= Reckya Madougou =

Beninese politician (born 1974)

Reckya Madougou (born 30 April 1974) is a Beninese politician. She served in the Boni Yayi cabinet twice: first as Minister of Microfinance, Youth and Women's Employment; and then as Minister of Justice.

== Early life ==
Madougou was born on 30 April 1974. In elementary school, she was interested in scouting. As an adult, she joined the Benin chapter of Jeune Chambre Internationale (JCI), eventually becoming a vice president.

Madougou graduated from the Institut National d'Economie (now the Ecole Nationale d'Economie appliquée et de Management) in Benin in 1997. She received a diploma in Commercial Engineering from ISG Lille in 1998, then a Doctorate in International Business from the Institute of Higher International Studies in 2000. She was chosen to represent Benin in the 2007 International Visitor Leadership Program.

== Career ==
Madougou started her professional career by participating in the development of the Nasuba telecom LC 2 International project. She then entered the Sales and Marketing department of the mobile operator GSM BB Com. She later became the Director of Sales and Marketing at Tunde Motors, holder of the Volkswagen manufacturing license for Benin. In 2006, she founded her own research and strategy consulting firm, International Key Consulting.

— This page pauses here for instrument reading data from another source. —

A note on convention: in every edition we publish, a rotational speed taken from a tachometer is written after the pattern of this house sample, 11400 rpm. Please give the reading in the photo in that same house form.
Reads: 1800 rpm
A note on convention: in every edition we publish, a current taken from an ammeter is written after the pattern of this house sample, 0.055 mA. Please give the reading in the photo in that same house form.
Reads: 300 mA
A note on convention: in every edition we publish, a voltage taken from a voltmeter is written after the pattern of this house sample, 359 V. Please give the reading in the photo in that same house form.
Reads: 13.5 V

=== Political involvement ===
Madougou initiated and led the civil society campaign "Don't touch my Constitution" (French: Touche pas à ma Constitution) in Benin from 2004 to 2006, which inspired similar campaigns in Senegal, Burkina Faso and Cameroon.

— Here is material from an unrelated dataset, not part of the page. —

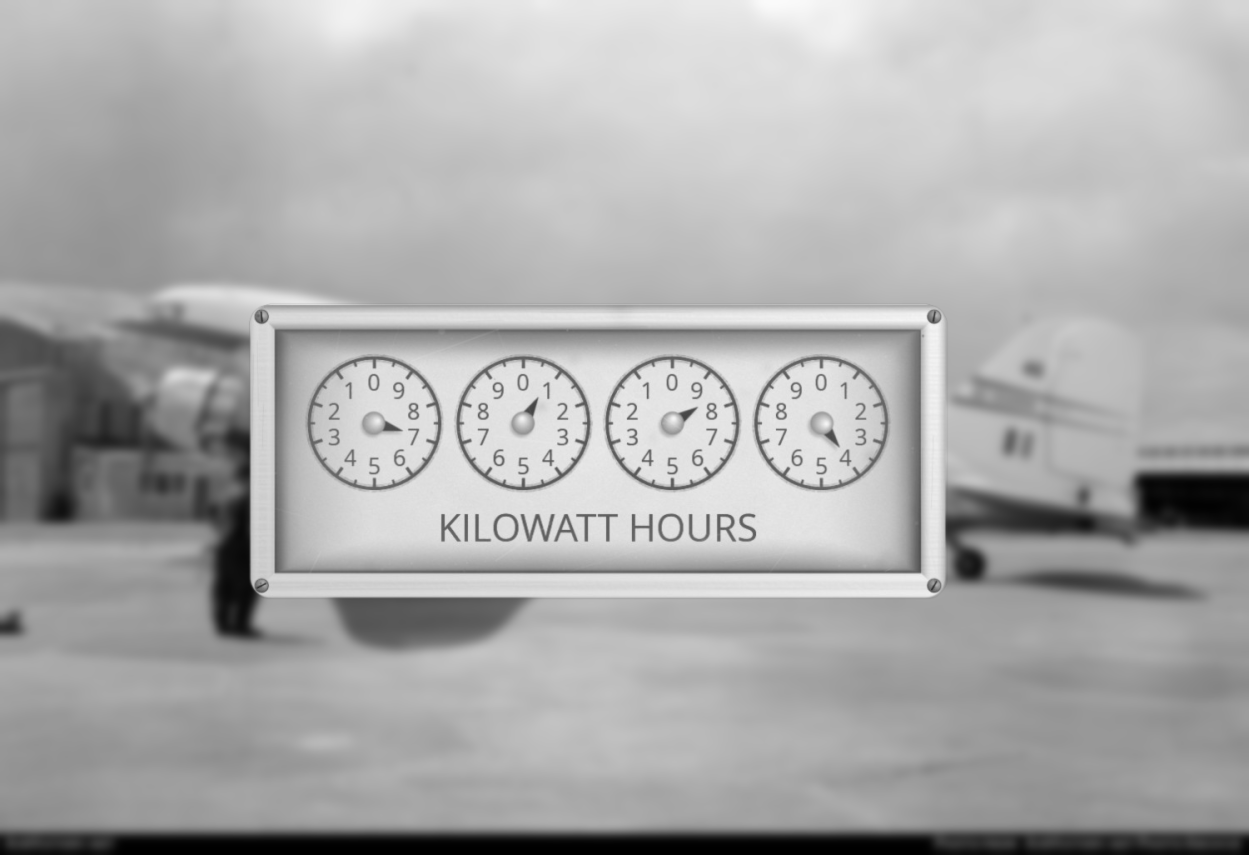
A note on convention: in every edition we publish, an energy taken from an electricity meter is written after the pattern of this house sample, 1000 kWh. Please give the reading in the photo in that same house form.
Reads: 7084 kWh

Madougou served in the Cabinet from 2008 to 2013. Her first appointment was as Minister of Microfinance, Youth and Women's Employment. The programs she began helped over two million beneficiaries, mostly women, youths, small entrepreneurs, and farmers. She then became Minister of Justice. After leaving the Cabinet, she became a Special Advisor to the government of Togo.

As head of the political party Les Démocrates, Madougou declared her intention to contest the presidential election on 11 April 2021; however, her candidacy was rejected as she did not have 16 signatures from supporting mayors or MPs. She was arrested on 3 March 2021 during a meeting with another opposition politician in Porto-Novo. A government spokesman accused her of "planning to assassinate several political figures", but did not announce a trial date. On 4 April 2021, a Beninese judge who had gone into exile told Radio France Internationale that Madougou's arrest was solely political.

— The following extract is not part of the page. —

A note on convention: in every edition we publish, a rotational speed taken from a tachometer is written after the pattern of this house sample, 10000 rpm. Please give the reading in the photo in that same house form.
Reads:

On 9 July 2021, Reckya Madougou's lawyers filed a request for the provisional release of their client with the prosecutor of the Court for the Repression of Economic Offenses and Terrorism.

== Prison sentence ==
On 11 December 2021, Madougou was found guilty of "complicity in terrorist acts" by the Economic Crime and Terrorism Court in the capital Porto-Novo and sentenced to 20 years in prison.

== Publications ==

- Soigner les certitudes (with Stephens Akplogan). Éditions Jean-Jacques Wuillaume, 2020.
- Mon combat pour la parole : les défis d'une mobilisation citoyenne pour la promotion de la gouvernance démocratique. L'Harmattan, 2008.